ORDER BY (the lesser known way)

We all know with MySQL you can use ORDER BY with a list of columns to return an ordered set, e.g. ORDER BY name, type, state;
I often use the syntax ORDER BY 1,2; which I’m surprised that some people do not know about.

However I needed to do some selective ordering of a type field, I didn’t want to for example have a lookup table just to join for ordering. While contemplating a means of achieving this, I asked a work colleague, who I figured may have just experienced this problem before. Lone behold I became the student as I discovered there is a third syntax with ORDER BY, using expressions.

mysql> create table test(name varchar(10) not null, type varchar(10) not null);
Query OK, 0 rows affected (0.06 sec)

mysql> insert into test(name,type) values
('Apples','Fruit'),
('Bananas','Fruit'),
('Carrots','Veg'),
('Onions','Veg'),
('Beer','Liquid'),
('Water','Liquid'),
('Crackers','Food');
Query OK, 7 rows affected (0.00 sec)
Records: 7  Duplicates: 0  Warnings: 0

mysql> select name from test
order by type='Veg' DESC,
         type='Fruit' DESC,
         type='Food' DESC,
         type='Liquid' DESC;
+----------+
| name     |
+----------+
| Carrots  |
| Onions   |
| Apples   |
| Bananas  |
| Crackers |
| Beer     |
| Water    |
+----------+
7 rows in set (0.00 sec)

Of course, reading the MySQL Manual confirms this on the SELECT command.
I’ve not read the MySQL manual from cover to cover, since 4.x days. Perhaps it’s time.

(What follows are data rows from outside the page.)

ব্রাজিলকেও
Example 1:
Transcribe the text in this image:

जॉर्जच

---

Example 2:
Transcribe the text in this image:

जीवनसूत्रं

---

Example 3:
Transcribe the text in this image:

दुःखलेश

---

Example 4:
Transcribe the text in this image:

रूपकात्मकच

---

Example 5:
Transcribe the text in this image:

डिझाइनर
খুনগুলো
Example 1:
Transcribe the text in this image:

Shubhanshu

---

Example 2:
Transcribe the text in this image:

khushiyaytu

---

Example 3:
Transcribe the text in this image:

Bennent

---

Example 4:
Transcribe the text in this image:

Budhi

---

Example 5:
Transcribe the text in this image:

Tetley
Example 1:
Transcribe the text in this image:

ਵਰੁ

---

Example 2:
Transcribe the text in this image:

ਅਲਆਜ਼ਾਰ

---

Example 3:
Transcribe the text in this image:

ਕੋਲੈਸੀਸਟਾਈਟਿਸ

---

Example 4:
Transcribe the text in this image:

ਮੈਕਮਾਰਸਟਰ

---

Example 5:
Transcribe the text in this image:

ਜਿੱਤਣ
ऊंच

Thanks to Nick Pisarro of Blog Revolution for this most valuable tip.

Comments

  1. Rob Wultsch says

    I suggest looking at using the field syntax:

    mysql> SELECT name
    -> FROM test
    -> ORDER BY FIELD(type,’Veg’,’Fruit’,’Food’,’Liquid’);
    +———-+
    | name |
    +———-+
    | Carrots |
    | Onions |
    | Apples |
    | Bananas |
    | Crackers |
    | Beer |
    | Water |
    +———-+
    7 rows in set (0.00 sec)

  2. says

    It’s one of those things that I never would have thought of, but makes perfect sense and seems remarkably obvious now that I see it. After all, each of those expressions evaluates to a 1 or a 0, at which point it returns those that evaulate to 1 (true) first (when ordering descending).

  3. says

    Yeah, another neat syntax is

    INSERT INTO tbl1 SET fld1=val1, SET fld2=val2, ….

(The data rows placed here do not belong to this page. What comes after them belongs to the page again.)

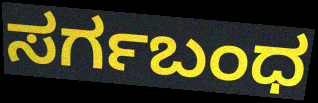
ಸರ್ಗಬಂಧ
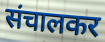
संचालकर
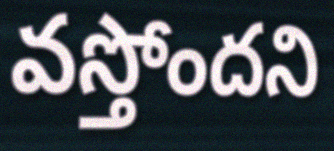
వస్తోందని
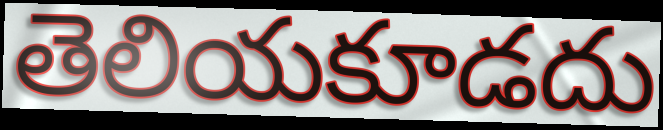
తెలియకూడదు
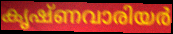
കൃഷ്ണവാരിയർ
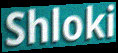
Shloki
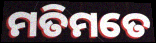
ମତିମତେ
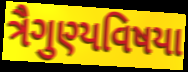
ત્રૈગુણ્યવિષયા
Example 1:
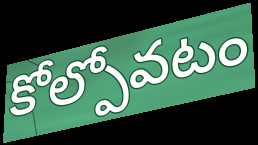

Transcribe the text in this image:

కోల్పోవటం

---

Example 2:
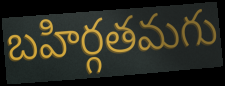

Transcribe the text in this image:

బహిర్గతమగు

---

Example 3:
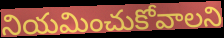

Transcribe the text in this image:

నియమించుకోవాలని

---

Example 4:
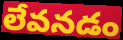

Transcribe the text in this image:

లేవనడం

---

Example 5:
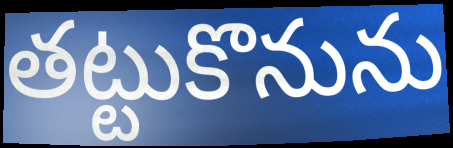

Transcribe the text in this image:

తట్టుకొనును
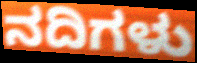
ನದಿಗಳು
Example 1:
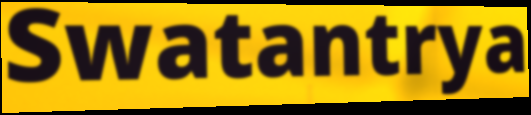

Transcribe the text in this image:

Swatantrya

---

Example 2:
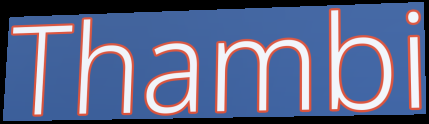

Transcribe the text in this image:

Thambi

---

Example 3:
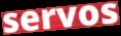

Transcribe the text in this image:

servos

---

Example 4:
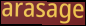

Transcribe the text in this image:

arasage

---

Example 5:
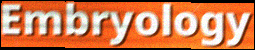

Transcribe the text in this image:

Embryology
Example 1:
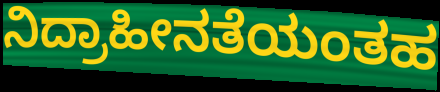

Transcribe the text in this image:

ನಿದ್ರಾಹೀನತೆಯಂತಹ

    which is much better than INSERT INTO tbl1 (fld1, fld2…) VALUES (val1, val2…) when there are lots of fields.

  4. says

    > I often use the syntax ORDER BY 1,2; which I’m surprised that some people do not know about.

    I’m really happy that a lot of people don’t even know about it.
    I think this is the worse syntax for the ORDER BY clause, especially for maintainability.

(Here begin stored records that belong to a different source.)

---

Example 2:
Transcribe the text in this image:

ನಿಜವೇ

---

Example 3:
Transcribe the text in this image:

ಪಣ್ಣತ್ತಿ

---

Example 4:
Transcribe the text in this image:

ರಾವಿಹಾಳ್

    What happen during an upgrade from 4.x to 5.x where column order in a result set can change ? (the JOIN key appear twice in 4.x, once in 5.x)

    ++

  5. says

    Whether the original syntax or FIELD is used I think it is even more interesting with GROUP BY!

    select
    count(type) as ‘number of products’,
    if(type=’Liquid’,’what you drink’,’everything else .. and less important’) as ‘what is this for’
    from test
    group by field(type,’Liquid’) desc;

  6. says

    I teach students to recognise the ordinal position syntax (ORDER BY 1,2) but teach them to get rid of it.
    I presume you picked up this syntax at Oracle, where you can’t have expressions or calculated fields in the ORDER BY.
    Thus, SELECT foo * 2 AS bar FROM …. ORDER BY bar would not be allowed. So you use ORDER BY 1.
    But it IS allowed in MySQL and then, it (IMHO) becomes sensible to get rid of the ordinal position stuff, as it keeps queries more maintainable and less error-prone. Otherwise, if someone changes the SELECT columns in some way, the ORDER BY can break without people realising.

  7. Rob G says

    That is nifty. My ungainly equivalent result using Oracle is

    select name from
    (
    SELECT name,
    (case
    when type=’Veg’ then 1
    when type=’Fruit’ then 2
    when type=’Food’ then 3
    when type=’Liquid’ then 4
    else 5 end) sort_order
    FROM TEST
    )
    order by sort_order, name
    /

  8. Rob G says

    I like that field() function.

    Here is another go from Oracle. Just working through this – do not mean to pollute. I found your blog as part of trying to learn about ec2.

    SELECT name
    FROM TEST
    order by (case
    when type=’Veg’ then 1
    when type=’Fruit’ then 2
    when type=’Food’ then 3
    when type=’Liquid’ then 4
    else 5 end), name
    /

  9. Pete says

    You can also use aggregate functions in ORDER BY, such as

    select name from test order by length(name)

  10. RaBe says

    Hi,

    Thanks for this Guide! I think it will help me out a lot.
    But just while watching over this example (havnt tried it out myself yet) i think you may have a small mistake in your result set because your ordering by DESC and your results are listed in ASC order.